§ GIVEN TASK:
Turn the lines of all the items below into one numbered list, leaving out any blank lines.

§ RECORDS SUPPLIED:
=-=-=
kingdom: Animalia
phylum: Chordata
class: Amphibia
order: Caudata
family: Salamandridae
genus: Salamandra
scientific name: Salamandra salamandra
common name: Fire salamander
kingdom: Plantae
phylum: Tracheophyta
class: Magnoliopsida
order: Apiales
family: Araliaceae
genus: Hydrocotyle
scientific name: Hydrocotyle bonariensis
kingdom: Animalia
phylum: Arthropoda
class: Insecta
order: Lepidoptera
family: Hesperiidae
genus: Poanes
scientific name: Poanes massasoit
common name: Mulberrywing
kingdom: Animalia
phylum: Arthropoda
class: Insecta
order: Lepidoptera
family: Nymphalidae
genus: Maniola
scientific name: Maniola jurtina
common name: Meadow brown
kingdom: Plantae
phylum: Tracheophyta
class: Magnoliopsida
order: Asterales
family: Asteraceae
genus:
=-=-=
§ COMPLETE ANSWER:
1. kingdom: Animalia
2. phylum: Chordata
3. class: Amphibia
4. order: Caudata
5. family: Salamandridae
6. genus: Salamandra
7. scientific name: Salamandra salamandra
8. common name: Fire salamander
9. kingdom: Plantae
10. phylum: Tracheophyta
11. class: Magnoliopsida
12. order: Apiales
13. family: Araliaceae
14. genus: Hydrocotyle
15. scientific name: Hydrocotyle bonariensis
16. kingdom: Animalia
17. phylum: Arthropoda
18. class: Insecta
19. order: Lepidoptera
20. family: Hesperiidae
21. genus: Poanes
22. scientific name: Poanes massasoit
23. common name: Mulberrywing
24. kingdom: Animalia
25. phylum: Arthropoda
26. class: Insecta
27. order: Lepidoptera
28. family: Nymphalidae
29. genus: Maniola
30. scientific name: Maniola jurtina
31. common name: Meadow brown
32. kingdom: Plantae
33. phylum: Tracheophyta
34. class: Magnoliopsida
35. order: Asterales
36. family: Asteraceae
37. genus:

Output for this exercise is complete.